» Work item: In the study abstract, which two event-related potential components did the EEG analysis focus on?

*** Source text Section Begins ***

AUTHOR=Li Fei , Hong Xiangfei , He Zhaoying , Wu Sixuan , Zhang Chenyi TITLE=Investigating Heritage Language Processing: Meaning Composition in Chinese Classifier-Noun Phrasal Contexts JOURNAL=Frontiers in Psychology VOLUME=12 YEAR=2021 URL=https://www.frontiersin.org/journals/psychology/articles/10.3389/fpsyg.2021.782016 DOI=10.3389/fpsyg.2021.782016 ISSN=1664-1078 ABSTRACT=

The aim of the present study was to investigate how Chinese-Malay bilingual speakers with Chinese as heritage language process semantic congruency effects in Chinese and how their brain activities compare to those of monolingual Chinese speakers using electroencephalography (EEG) recordings. To this end, semantic congruencies were manipulated in Chinese classifier-noun phrases, resulting in four conditions: (i) a strongly constraining/high-cloze, plausible (SP) condition, (ii) a weakly constraining/low-cloze, plausible (WP) condition, (iii) a strongly constraining/implausible (SI) condition, and (iv) a weakly constraining/implausible (WI) condition. The analysis of EEG data focused on two event-related potential components, i.e., the N400, which is known for its sensitivity to semantic fit of a target word to its context, and a post-N400 late positive complex (LPC), which is linked to semantic integration after prediction violations and retrospective, evaluative processes. We found similar N400/LPC effects in response to the manipulations of semantic congruency in the mono- and bilingual groups, with a gradient N400 pattern (WI/SI > WP > SP), a larger frontal LPC in response to WP compared to SP, SI, and WI, as well as larger centro-parietal LPCs in response to WP compared to SI and WI, and a larger centro-parietal LPC for SP compared to SI. These results suggest that, in terms of event-related potential (ERP) data, Chinese-Malay early bilingual speakers predict and integrate upcoming semantic information in Chinese classifier-noun phrase to the same extent as monolingual Chinese speakers. However, the global field power (GFP) data showed significant differences between SP and WP in the N400 and LPC time windows in bilinguals, whereas no such effects were observed in monolinguals. This finding was interpreted as showing that bilinguals differ from their monolingual peers in terms of global field power intensity of the brain by processing plausible classifier-noun pairs with different congruency effects.

*** Source text Section Ends ***
*** Excerpted data Section Begins ***

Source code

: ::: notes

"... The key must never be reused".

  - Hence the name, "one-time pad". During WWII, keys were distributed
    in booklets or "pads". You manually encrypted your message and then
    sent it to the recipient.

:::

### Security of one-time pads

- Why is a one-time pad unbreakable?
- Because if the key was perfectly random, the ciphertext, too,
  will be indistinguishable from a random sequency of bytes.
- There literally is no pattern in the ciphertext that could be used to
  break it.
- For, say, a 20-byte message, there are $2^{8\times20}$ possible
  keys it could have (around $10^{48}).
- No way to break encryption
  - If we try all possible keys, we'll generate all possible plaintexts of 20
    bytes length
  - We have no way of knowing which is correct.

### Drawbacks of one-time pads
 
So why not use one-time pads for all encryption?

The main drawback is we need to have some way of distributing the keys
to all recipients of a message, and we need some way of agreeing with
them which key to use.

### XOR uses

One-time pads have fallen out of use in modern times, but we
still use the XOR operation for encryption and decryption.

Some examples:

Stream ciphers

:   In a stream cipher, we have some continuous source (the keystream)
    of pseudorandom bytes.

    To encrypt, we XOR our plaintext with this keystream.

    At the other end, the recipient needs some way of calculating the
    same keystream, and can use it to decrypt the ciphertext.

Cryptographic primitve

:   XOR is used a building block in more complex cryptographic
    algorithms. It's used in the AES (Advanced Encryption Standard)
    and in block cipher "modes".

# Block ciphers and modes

*** Excerpted data Section Ends ***

» Response for this exercise: The N400 and a post-N400 late positive complex (LPC).